Robotic handling inside the airlock presented its own challenge. Space constraints ruled out traditional corner-locating methods. To solve this, Re:Build DAPR engineered a custom precision-locating mechanism using pneumatic actuators capable of approximately 35-micron repeatability. This approach allowed a six-axis robot to reliably pick and place tube racks inside the sealed airlock without sacrificing cycle time or accuracy.
The elevator towers, catwalk structure, enclosure panels, gaskets, and locating mechanisms were all custom designed and fabricated as a single integrated system, balancing biosafety requirements, automation performance, and structural integrity.
What makes this project distinctive is not the elevator itself, but the way the problem was approached. Many automation challenges are addressed by adding more stations, more loops, or more equipment. In regulated environments, that strategy often collides with physical constraints, airflow requirements, and compliance boundaries.

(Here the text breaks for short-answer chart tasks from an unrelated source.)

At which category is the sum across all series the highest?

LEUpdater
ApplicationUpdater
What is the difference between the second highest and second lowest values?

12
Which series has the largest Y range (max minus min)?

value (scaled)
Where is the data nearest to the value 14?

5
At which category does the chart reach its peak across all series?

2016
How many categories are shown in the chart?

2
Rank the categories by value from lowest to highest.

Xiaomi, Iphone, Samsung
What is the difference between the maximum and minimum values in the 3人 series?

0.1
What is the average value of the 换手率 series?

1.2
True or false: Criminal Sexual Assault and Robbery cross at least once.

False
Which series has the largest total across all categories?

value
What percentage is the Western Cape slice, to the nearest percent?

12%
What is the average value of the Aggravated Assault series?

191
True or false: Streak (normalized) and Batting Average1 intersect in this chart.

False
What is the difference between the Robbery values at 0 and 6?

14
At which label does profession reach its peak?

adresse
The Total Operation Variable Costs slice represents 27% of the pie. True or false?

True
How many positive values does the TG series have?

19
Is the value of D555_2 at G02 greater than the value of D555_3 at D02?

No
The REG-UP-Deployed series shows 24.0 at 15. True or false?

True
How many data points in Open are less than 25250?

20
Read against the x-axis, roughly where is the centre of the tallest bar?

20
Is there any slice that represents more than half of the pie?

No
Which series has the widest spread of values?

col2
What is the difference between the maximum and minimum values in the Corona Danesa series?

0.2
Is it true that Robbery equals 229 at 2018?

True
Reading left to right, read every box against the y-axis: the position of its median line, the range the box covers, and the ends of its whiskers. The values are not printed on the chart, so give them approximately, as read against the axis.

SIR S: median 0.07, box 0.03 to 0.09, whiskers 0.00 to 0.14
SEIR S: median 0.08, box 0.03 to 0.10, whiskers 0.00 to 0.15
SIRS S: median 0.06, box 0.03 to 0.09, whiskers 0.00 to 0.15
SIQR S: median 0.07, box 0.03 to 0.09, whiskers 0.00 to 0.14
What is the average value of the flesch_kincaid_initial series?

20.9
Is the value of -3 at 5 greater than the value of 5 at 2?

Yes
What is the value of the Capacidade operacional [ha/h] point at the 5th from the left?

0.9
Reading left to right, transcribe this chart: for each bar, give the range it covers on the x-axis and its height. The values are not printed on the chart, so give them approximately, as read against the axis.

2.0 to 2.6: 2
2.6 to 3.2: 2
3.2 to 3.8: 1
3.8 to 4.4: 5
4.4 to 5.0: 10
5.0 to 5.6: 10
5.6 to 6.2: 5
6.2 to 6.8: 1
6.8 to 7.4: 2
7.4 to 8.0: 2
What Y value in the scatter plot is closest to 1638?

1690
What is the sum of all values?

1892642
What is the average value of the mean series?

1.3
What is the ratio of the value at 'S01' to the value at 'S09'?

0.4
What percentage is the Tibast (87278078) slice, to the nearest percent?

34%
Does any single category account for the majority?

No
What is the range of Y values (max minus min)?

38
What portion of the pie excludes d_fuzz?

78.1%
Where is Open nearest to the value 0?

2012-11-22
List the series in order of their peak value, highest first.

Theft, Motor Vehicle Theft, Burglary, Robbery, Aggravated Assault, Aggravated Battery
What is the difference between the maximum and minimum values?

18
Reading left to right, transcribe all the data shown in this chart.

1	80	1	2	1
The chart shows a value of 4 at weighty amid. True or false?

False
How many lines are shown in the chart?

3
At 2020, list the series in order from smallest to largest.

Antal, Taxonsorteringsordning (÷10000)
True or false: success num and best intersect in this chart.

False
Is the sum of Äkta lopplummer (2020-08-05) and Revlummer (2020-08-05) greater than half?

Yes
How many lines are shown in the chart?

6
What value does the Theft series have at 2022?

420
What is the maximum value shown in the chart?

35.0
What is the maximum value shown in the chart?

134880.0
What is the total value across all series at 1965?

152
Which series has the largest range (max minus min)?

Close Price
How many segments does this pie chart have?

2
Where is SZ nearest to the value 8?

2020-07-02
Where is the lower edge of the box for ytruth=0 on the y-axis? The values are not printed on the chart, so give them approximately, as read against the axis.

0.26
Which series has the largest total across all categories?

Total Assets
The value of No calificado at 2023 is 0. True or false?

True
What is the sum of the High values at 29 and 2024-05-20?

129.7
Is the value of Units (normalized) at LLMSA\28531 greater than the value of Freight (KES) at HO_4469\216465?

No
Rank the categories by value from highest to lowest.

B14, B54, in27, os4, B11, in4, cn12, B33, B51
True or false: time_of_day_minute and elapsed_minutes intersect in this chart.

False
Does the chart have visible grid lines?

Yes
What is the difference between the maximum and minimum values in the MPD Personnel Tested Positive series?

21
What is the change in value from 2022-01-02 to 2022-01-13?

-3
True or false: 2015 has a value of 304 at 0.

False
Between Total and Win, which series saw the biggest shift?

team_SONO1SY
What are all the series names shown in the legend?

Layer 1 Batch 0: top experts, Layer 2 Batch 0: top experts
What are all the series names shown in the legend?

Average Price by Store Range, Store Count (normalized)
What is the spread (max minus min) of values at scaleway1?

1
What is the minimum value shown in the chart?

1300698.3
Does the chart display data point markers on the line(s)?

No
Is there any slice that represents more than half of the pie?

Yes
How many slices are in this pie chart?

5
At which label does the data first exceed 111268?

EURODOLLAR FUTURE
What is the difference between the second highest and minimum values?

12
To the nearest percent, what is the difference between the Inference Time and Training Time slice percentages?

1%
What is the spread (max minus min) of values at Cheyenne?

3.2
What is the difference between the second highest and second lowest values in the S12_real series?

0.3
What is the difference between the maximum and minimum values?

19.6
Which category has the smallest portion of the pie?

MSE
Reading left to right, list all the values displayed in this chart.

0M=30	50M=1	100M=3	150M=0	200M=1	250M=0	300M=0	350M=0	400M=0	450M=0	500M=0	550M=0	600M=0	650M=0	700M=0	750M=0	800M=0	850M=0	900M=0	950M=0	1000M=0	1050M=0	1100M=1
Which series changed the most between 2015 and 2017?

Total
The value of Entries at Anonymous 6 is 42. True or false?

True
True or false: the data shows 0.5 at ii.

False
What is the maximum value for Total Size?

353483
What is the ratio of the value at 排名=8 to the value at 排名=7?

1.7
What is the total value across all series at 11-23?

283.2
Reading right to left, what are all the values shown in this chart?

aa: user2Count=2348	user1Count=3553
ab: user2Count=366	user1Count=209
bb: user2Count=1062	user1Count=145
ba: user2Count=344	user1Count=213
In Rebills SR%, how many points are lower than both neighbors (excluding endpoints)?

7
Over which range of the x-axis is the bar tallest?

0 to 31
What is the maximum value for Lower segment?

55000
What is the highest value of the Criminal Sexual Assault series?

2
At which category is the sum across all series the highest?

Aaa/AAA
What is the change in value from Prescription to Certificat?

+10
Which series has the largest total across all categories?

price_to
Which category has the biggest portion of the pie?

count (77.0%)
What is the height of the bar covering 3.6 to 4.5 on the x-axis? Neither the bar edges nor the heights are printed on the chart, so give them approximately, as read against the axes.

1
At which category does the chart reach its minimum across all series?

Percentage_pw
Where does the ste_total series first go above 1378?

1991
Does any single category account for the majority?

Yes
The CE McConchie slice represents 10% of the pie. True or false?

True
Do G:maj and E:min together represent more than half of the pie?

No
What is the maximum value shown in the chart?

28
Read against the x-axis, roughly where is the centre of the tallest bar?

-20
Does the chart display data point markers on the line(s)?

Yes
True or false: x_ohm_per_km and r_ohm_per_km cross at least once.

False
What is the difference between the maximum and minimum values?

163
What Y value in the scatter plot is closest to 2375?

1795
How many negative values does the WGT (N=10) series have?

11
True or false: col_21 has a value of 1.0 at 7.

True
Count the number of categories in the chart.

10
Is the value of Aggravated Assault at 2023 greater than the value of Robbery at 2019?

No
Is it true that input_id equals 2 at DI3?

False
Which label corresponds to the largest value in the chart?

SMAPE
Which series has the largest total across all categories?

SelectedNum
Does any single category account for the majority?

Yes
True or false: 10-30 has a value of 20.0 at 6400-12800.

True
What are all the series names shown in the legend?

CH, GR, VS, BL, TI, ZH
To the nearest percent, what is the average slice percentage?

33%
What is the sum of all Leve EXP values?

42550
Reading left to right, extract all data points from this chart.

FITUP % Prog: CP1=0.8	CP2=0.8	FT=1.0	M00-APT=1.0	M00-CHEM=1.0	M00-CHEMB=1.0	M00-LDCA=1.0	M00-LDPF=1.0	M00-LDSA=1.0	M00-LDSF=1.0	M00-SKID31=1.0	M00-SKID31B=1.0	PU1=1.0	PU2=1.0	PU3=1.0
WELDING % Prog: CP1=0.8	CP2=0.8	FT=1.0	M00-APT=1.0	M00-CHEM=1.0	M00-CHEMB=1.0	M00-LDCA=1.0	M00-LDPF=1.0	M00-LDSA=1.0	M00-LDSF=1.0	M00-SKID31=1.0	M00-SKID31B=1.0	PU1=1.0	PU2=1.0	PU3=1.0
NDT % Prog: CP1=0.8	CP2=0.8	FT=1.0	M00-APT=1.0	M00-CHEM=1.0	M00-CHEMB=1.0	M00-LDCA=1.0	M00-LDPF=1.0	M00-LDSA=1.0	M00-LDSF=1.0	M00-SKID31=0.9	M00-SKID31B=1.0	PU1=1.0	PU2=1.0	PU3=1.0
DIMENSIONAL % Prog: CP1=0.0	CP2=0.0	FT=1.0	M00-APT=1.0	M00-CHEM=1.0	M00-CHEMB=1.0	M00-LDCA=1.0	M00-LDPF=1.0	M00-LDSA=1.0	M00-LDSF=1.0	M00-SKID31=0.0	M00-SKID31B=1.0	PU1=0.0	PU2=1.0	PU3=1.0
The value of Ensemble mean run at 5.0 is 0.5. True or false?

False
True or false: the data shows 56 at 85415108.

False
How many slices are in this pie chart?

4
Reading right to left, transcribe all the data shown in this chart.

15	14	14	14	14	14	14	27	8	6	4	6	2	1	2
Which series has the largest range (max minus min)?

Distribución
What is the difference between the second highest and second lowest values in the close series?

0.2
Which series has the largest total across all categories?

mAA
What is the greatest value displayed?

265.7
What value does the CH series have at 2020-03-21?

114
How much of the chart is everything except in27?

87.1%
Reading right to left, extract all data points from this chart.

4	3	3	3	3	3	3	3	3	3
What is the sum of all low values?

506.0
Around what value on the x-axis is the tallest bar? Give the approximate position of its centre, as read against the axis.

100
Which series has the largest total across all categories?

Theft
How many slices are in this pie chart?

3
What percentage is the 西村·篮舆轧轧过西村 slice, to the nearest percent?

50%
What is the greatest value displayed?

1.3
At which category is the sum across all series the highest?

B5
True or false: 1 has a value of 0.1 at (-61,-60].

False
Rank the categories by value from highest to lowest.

This project required treating the building as part of the system. Architecture, airflow management, robotics, conveyance, and structural mechanics were all engineered together rather than in isolation. The result was a solution that allowed two physically separated lab spaces to operate as a single, coherent automation line without compromising biosafety, reliability, or throughput.
As advanced manufacturing operations continue to scale, many organizations will face a similar reality. Throughput demands often outgrow the original building footprint long before budgets or timelines allow for new construction.
The lesson from this project is clear. Scaling is not always about adding more equipment. In many cases, it requires rethinking how systems move through space and having the engineering depth to execute that vision safely and predictably. By integrating vertical motion, containment, and automation into a single engineered solution, Re:Build DAPR helped unlock capacity that the floor plan alone could not support.